Automatically Interpreting Millions of Features in Large Language Models

TL;DR

This work tackles the challenge of interpreting millions of SAE features in large language models by introducing an automated NL-explanation pipeline. It replaces costly simulation with five cheap, complementary scoring methods (Detection, Fuzzing, Surprisal, Embedding, Intervention) and demonstrates that SAE latents are more interpretable than neurons across multiple configurations. The authors provide large-scale evidence, practical guidelines, and a public codebase for generating and evaluating explanations, enabling scalable mechanistic insights and potential model steering. The results underscore the value of SAE-based representations for interpretability and lay groundwork for broader adoption across LLM research and tooling.

Abstract

While the activations of neurons in deep neural networks usually do not have a simple human-understandable interpretation, sparse autoencoders (SAEs) can be used to transform these activations into a higher-dimensional latent space which may be more easily interpretable. However, these SAEs can have millions of distinct latent features, making it infeasible for humans to manually interpret each one. In this work, we build an open-source automated pipeline to generate and evaluate natural language explanations for SAE features using LLMs. We test our framework on SAEs of varying sizes, activation functions, and losses, trained on two different open-weight LLMs. We introduce five new techniques to score the quality of explanations that are cheaper to run than the previous state of the art. One of these techniques, intervention scoring, evaluates the interpretability of the effects of intervening on a feature, which we find explains features that are not recalled by existing methods. We propose guidelines for generating better explanations that remain valid for a broader set of activating contexts, and discuss pitfalls with existing scoring techniques. We use our explanations to measure the semantic similarity of independently trained SAEs, and find that SAEs trained on nearby layers of the residual stream are highly similar. Our large-scale analysis confirms that SAE latents are indeed much more interpretable than neurons, even when neurons are sparsified using top-$k$ postprocessing. Our code is available at https://github.com/EleutherAI/sae-auto-interp, and our explanations are available at https://huggingface.co/datasets/EleutherAI/auto_interp_explanations.

Figures (10)

• Figure 1: Auto-interpretability pipeline. The first step of the interpretability pipeline is collecting the activations of the target SAE over a broad range of text. In this figure we show short contexts for legibility, and over represent the active feature, which in reality would be active in a very small portion of the text. The activating contexts are selected and shown to an explainer LLM, prompt in Appendix \ref{['app:explainer-prompt']}, which provides a short interpretation. This interpretation is then given to a scorer LLM that is tasked to use this interpretation to distinguish activating from non activating contexts, see Section \ref{['sec:scoring_methods']}
• Figure 2: Fuzzing and detection scores for different sampling techniques. Panels a) and b) show the distributions of fuzzing and detection scores, respectively, as a function of different example sampling methods for interpretation generation.
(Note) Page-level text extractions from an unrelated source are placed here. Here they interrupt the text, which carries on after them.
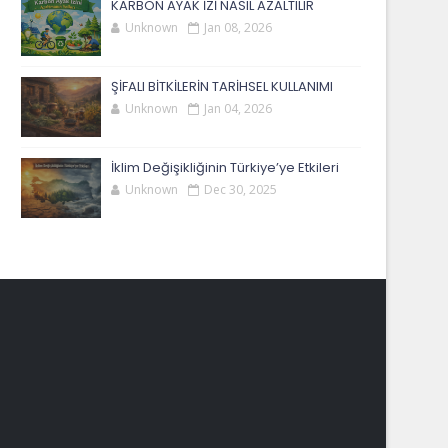
KARBON AYAK İZİ NASIL AZALTILIR
Unknown
Jan 08, 2026
ŞİFALI BİTKİLERİN TARİHSEL KULLANIMI
Unknown
Jan 04, 2026
İklim Değişikliğinin Türkiye’ye Etkileri
Unknown
Dec 30, 2025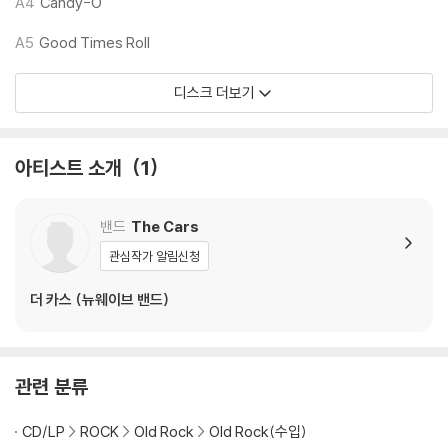
1) 열을 가하여 제작하는 바이닐 공정 특성상 디스크 표면이 미세하게 울
A4
Candy-O
렁거리거나 휘어지는 경우가 있습니다.
A5
Good Times Roll
재생이 불안정한 경우 스태빌라이저를 사용하시면 좀 더 안정적인 재생이
가능합니다.
디스크 더보기
2) 재생 음역의 왜곡을 최소화 하고 반복 재생시에도 최대한 일관되게 유
지되도록 디스크 센터 홀 구경이 작게 제작되는 경우가 있습니다. 턴테이
블 스핀들에 맞지 않는 경우에는 전용 제품 등을 이용하여 센터 홀을 조정
아티스트 소개
1
하시면 해결됩니다.
3) 디스크에 미세한 잔 흠집이 남아있거나 인쇄 면이 깨끗하지 않은 경우
가 있으며, 이는 상품의 불량이 아닙니다. 단, 재생에 이상이 있는 경우에는
밴드
The Cars
불량으로 인한 반품/교환이 가능합니다
관심작가 알림신청
※ 컬러 디스크
더 카스 (뉴웨이브 밴드)
아래에 해당하는 경우는 불량이 아니므로 개봉 후 반품/교환이 불가합니
다.
1) 컬러 디스크는 웹 이미지와 실제 색상이 차이가 날 수 있습니다.
관련 분류
2) 컬러 디스크의 특성상 제작 공정시 앨범마다 색상 차이가 나는 경우도
있습니다.
CD/LP
ROCK
Old Rock
Old Rock(수입)
3) 컬러 디스크는 제작 과정에서 다른 색상 염료가 섞여 얼룩과 번짐, 반점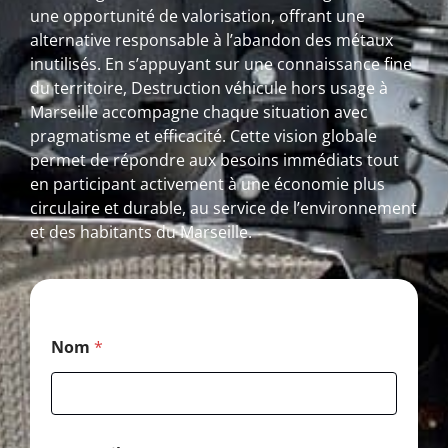
une opportunité de valorisation, offrant une
alternative responsable à l’abandon des métaux
inutilisés. En s’appuyant sur une connaissance fine
du territoire, Destruction véhicule hors usage à
Marseille accompagne chaque situation avec
pragmatisme et efficacité. Cette vision globale
permet de répondre aux besoins immédiats tout
en participant activement à une économie plus
circulaire et durable, au service de l’environnement
et des habitants du Marseille.
P
Nom
*
o
s
t
a
l
*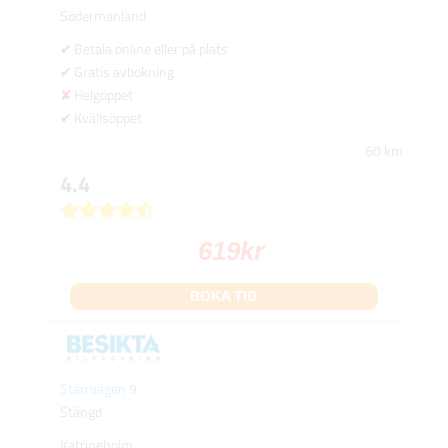
Södermanland
Betala online eller på plats
Gratis avbokning
Helgöppet
Kvällsöppet
60 km
4.4
619
kr
BOKA TID
Starrvägen 9
Stängd
Katrineholm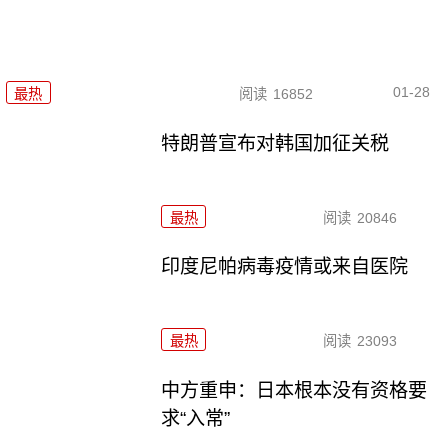
01-28
最热
阅读
16852
特朗普宣布对韩国加征关税
最热
阅读
20846
印度尼帕病毒疫情或来自医院
最热
阅读
23093
中方重申：日本根本没有资格要
求“入常”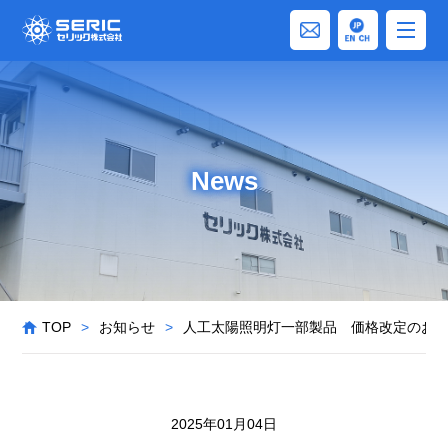
News
TOP
>
お知らせ
>
人工太陽照明灯一部製品 価格改定のお
2025年01月04日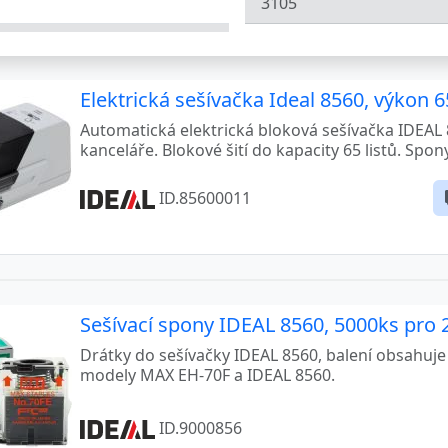
3105
3802
3803
Elektrická sešívačka Ideal 8560, výkon 65
3804
Automatická elektrická bloková sešívačka IDEAL 
kanceláře. Blokové šití do kapacity 65 listů. Spon
3905
ID.85600011
3915
4000
-60
4001
Sešívací spony IDEAL 8560, 5000ks pro 2
4002
Drátky do sešívačky IDEAL 8560, balení obsahuje
4003
modely MAX EH-70F a IDEAL 8560.
4004
ID.9000856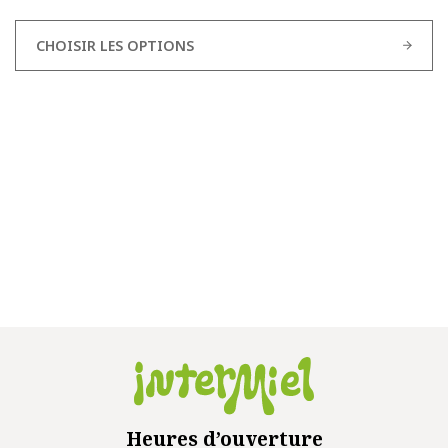
CHOISIR LES OPTIONS
Heures d’ouverture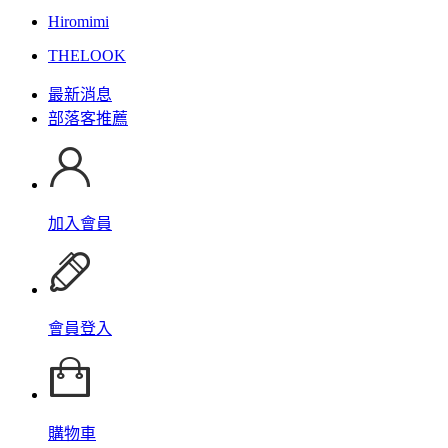
Hiromimi
THELOOK
最新消息
部落客推薦
加入會員
會員登入
購物車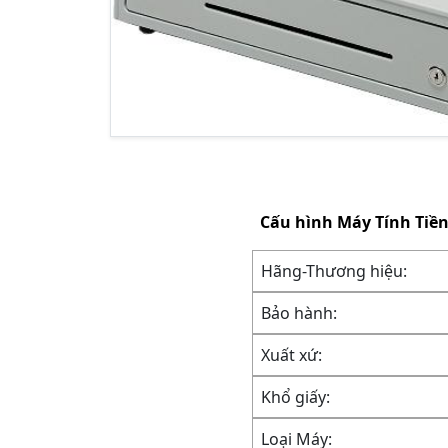
Cấu hình
Máy Tính Tiền
Hãng-Thương hiệu:
Bảo hành:
Xuất xứ:
Khổ giấy:
Loại Máy: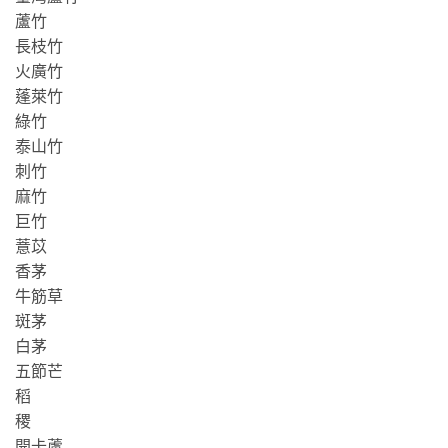
蘆竹
長枝竹
火廣竹
蓬萊竹
綠竹
泰山竹
刺竹
麻竹
巨竹
薏苡
香茅
牛筋草
斑茅
白茅
五節芒
稻
稷
開卡蘆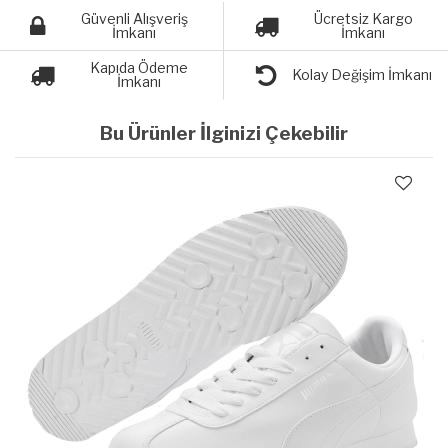
Güvenli Alışveriş
Ücretsiz Kargo
İmkanı
İmkanı
Kapıda Ödeme
Kolay Değişim İmkanı
İmkanı
Bu Ürünler İlginizi Çekebilir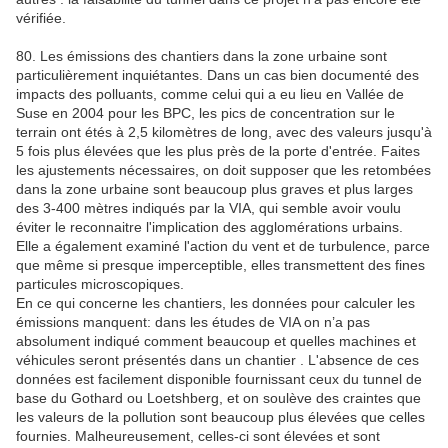
vérifiée.
80. Les émissions des chantiers dans la zone urbaine sont
particulièrement inquiétantes. Dans un cas bien documenté des
impacts des polluants, comme celui qui a eu lieu en Vallée de
Suse en 2004 pour les BPC, les pics de concentration sur le
terrain ont étés à 2,5 kilomètres de long, avec des valeurs jusqu'à
5 fois plus élevées que les plus près de la porte d'entrée. Faites
les ajustements nécessaires, on doit supposer que les retombées
dans la zone urbaine sont beaucoup plus graves et plus larges
des 3-400 mètres indiqués par la VIA, qui semble avoir voulu
éviter le reconnaitre l'implication des agglomérations urbains.
Elle a également examiné l'action du vent et de turbulence, parce
que même si presque imperceptible, elles transmettent des fines
particules microscopiques.
En ce qui concerne les chantiers, les données pour calculer les
émissions manquent: dans les études de VIA on n’a pas
absolument indiqué comment beaucoup et quelles machines et
véhicules seront présentés dans un chantier . L'absence de ces
données est facilement disponible fournissant ceux du tunnel de
base du Gothard ou Loetshberg, et on soulève des craintes que
les valeurs de la pollution sont beaucoup plus élevées que celles
fournies. Malheureusement, celles-ci sont élevées et sont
Sampling only from the top activation gets on average lower accuracy in fuzzing and on detection when compared with uniform sampling and stratified sampling. The distributions from random sampling and sampling from quantiles are very similar. Panels c) and d) measure how the interpretations generalize across activation quantiles, showing that interpretations generated from the top quantiles are better at distinguishing non-activating examples, but have lower accuracy on other quantiles, especially on the lower activating deciles. This also happens for the other interpretations, but the accuracy does not drop as much in lower activating deciles. We also show the scores of random explanations.
• Figure 3: Intervention scores. Here we present intervention scores (Sec \ref{['sec:output-scoring']}) for SAE features in Gemma 2 9B at layer 32. Left: SAE features are more interpretable than random features, especially when intervening more strongly. Our explainer also produces interpretations that are scored higher than random interpretations. Right: Many features that would normally be uninterpreted when using context-based automatic interpretability are interpretable in terms of their effects on output.
• Figure A1: SAE features interpretations for a random sentence. To visualize the feature interpretations produced, we select a sentence taken from the RPJv2 dataset. We selected 4 tokens in different positions in that sentence and filter for features that are active in different layers. Then we randomly select active features and their corresponding interpretations to display. We display the detection and fuzzing scores of each interpretation, which indicate how well it explains other examples in the dataset (see Section 3 for details on these scores). The features selected had high activation, but were not cherry-picked based on interpretations or scores.
• Figure A2: Activating contexts of feature 209 (top) and 293 (bottom), from layers 8 and 32, respectively, of the 131k feature SAE trained on the residual stream of Gemma 2 9b. The shown examples are similar to the ones given to the explainer model to come up with interpretations.